Background and raison d’être
TC 215 is the technical committee within the International Standardization Organization (ISO) dedicated to Health Informatics standards and TC 215 was established in 1998. The main business of the TC is to provide standards to support all types of interoperability throughout the healthcare domain.
It is a global, well-known brand, which currently has 11 working groups and represents over 66 countries in the domain of Health Informatics standardization. The organization’s role is to take on new work item proposals for new standards from member countries, ensuring first that there is a solid business requirement, with at least five member countries committing support. It works to achieve consensus products using a rigorous balloting process. Project teams work together to deliver the appropriate technical reports, specifications, and full International standards to satisfy the given requirement. The parent organizations of ISO/TC 215 and of CEN/TC 251, have closely worked together since their inception, and this relationship is strong in the two sibling technical committees that have a shared European membership. The TC was one of the three founding members of the Joint Initiative Council (JIC) in 2007, which encourages and supports cross SDO collaborations to produce coherent solutions like IPS.
TC 215: Working on IPS
Working Group 1 of ISO (and in CEN) were the groups which had responsibilities for healthcare record standardization.

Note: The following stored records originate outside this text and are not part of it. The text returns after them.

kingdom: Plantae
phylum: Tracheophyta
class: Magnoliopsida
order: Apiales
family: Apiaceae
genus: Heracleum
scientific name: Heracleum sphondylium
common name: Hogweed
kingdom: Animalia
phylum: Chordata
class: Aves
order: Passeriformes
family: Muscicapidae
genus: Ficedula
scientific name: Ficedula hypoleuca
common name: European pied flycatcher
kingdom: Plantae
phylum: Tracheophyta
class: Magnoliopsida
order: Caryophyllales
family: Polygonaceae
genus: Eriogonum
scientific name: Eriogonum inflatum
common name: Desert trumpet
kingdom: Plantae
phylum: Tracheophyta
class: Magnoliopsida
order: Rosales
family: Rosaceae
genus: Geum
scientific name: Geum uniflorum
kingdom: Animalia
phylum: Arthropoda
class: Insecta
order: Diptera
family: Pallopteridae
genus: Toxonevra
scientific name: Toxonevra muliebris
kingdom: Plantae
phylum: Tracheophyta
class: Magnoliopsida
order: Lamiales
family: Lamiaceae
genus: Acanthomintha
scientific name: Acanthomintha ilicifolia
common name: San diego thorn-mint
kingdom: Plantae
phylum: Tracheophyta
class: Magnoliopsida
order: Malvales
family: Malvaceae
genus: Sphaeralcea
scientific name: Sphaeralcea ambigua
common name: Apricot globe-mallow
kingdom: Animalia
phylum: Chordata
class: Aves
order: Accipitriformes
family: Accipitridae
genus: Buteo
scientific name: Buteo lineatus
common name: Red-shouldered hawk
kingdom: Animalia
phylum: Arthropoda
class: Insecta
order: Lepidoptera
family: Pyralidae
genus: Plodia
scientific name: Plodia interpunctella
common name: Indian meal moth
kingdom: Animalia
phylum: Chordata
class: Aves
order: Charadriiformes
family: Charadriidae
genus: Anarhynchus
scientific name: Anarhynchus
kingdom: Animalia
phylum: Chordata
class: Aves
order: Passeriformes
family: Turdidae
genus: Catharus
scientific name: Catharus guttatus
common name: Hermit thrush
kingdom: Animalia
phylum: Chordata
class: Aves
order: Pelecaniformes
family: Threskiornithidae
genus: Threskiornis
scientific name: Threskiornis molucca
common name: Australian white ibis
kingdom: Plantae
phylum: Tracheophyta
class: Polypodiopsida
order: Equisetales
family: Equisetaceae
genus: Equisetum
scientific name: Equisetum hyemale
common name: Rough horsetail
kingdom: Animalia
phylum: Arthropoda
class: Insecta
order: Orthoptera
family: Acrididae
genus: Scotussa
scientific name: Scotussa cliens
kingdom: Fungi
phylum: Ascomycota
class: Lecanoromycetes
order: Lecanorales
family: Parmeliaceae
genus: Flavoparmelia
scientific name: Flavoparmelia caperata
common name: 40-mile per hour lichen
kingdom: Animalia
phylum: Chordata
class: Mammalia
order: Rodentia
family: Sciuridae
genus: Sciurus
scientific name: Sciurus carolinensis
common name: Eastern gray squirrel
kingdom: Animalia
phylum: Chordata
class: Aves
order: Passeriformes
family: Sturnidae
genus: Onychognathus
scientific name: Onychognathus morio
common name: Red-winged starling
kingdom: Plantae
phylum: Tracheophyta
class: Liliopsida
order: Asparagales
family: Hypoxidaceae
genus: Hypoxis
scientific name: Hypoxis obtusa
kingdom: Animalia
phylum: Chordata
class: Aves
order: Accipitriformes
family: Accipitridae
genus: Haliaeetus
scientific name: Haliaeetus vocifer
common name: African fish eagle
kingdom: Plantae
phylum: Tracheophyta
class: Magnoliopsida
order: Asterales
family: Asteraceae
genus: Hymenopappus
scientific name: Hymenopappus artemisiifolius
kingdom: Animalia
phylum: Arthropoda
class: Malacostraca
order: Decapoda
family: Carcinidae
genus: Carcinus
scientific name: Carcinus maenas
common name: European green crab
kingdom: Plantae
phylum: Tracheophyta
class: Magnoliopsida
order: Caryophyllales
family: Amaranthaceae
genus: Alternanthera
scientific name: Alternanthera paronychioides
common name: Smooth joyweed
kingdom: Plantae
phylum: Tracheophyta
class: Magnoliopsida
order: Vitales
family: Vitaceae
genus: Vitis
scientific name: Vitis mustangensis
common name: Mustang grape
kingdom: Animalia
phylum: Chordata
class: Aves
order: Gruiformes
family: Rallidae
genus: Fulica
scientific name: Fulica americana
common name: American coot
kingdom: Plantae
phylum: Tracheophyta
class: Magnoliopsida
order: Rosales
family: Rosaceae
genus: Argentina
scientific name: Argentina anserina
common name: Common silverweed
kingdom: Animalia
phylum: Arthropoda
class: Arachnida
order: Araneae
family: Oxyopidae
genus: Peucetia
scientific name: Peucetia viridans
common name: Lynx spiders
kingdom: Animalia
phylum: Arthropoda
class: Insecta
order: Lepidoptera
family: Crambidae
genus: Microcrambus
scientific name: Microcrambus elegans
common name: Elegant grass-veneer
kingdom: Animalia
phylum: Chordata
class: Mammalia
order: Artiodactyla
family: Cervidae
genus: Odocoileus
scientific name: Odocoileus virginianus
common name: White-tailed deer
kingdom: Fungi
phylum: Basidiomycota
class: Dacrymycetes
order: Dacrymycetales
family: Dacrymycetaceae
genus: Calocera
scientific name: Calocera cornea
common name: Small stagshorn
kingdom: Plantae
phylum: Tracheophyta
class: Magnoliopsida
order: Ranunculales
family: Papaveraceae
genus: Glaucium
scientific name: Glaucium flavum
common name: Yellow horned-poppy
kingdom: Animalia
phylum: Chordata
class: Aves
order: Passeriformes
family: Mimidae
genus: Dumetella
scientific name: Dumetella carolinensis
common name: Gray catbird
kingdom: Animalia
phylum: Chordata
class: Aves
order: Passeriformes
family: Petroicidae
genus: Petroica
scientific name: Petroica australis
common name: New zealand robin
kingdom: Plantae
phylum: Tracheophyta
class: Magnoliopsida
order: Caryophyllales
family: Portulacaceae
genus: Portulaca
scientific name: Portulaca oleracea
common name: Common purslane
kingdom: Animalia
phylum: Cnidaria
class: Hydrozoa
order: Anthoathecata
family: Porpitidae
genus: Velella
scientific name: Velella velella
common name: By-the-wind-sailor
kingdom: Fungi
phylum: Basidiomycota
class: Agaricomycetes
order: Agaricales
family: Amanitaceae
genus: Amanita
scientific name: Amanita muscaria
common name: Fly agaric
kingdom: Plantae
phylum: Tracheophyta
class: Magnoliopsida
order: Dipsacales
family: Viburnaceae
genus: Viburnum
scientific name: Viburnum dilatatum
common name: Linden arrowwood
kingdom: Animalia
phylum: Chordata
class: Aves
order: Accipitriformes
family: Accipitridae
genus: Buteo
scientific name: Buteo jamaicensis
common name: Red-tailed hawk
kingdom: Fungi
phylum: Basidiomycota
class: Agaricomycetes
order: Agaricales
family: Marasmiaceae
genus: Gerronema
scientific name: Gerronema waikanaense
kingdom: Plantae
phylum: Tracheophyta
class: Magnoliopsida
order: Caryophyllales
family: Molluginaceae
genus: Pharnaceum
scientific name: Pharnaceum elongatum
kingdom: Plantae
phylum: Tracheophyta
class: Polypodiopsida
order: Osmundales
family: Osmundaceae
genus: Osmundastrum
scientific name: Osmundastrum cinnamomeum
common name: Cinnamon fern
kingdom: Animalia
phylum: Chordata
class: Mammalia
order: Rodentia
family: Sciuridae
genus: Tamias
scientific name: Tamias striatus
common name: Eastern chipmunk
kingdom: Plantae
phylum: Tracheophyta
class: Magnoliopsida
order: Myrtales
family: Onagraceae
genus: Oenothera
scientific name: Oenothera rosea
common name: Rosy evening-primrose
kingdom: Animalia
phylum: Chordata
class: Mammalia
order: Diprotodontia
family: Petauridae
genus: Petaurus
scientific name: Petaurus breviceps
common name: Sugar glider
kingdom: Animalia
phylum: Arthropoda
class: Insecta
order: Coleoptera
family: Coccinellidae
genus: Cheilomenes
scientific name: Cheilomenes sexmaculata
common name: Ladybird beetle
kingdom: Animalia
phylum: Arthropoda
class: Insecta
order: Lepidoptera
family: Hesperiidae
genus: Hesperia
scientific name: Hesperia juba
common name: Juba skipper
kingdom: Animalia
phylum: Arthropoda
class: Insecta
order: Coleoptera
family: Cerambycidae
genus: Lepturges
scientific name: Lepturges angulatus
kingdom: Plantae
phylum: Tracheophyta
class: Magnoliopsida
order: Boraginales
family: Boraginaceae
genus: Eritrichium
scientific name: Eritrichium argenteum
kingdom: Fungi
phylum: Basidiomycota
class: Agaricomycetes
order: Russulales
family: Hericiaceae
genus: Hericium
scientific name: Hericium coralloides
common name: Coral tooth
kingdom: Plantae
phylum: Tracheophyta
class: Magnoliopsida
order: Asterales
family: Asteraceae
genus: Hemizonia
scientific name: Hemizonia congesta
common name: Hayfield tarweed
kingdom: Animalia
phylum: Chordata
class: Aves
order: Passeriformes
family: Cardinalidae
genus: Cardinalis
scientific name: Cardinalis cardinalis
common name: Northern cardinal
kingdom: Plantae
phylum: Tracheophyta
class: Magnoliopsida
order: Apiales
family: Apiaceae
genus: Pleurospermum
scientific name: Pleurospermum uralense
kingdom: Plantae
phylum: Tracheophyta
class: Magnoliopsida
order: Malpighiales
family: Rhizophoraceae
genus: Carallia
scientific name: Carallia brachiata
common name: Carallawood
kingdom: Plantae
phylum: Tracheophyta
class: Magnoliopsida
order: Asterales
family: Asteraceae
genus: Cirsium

The European work and its progress were shared at the plenary meetings and once the European IPS (EN 17269) passed ballot, it was agreed that a Fast-Track proposal from BSI should be accepted to turn the regional standard into a truly international one. The work was launched in June of 2020; it unanimously passed its final ballot and was published as a full IS 27269 in 2021. It was agreed in November that it should retain its original scope and remain within ISO Working Group 1 , whose task is to manage the new iterations, to keep the standard relevant and sustainable as a reference standard for conformant standards in the IPS cross-SDO collaboration.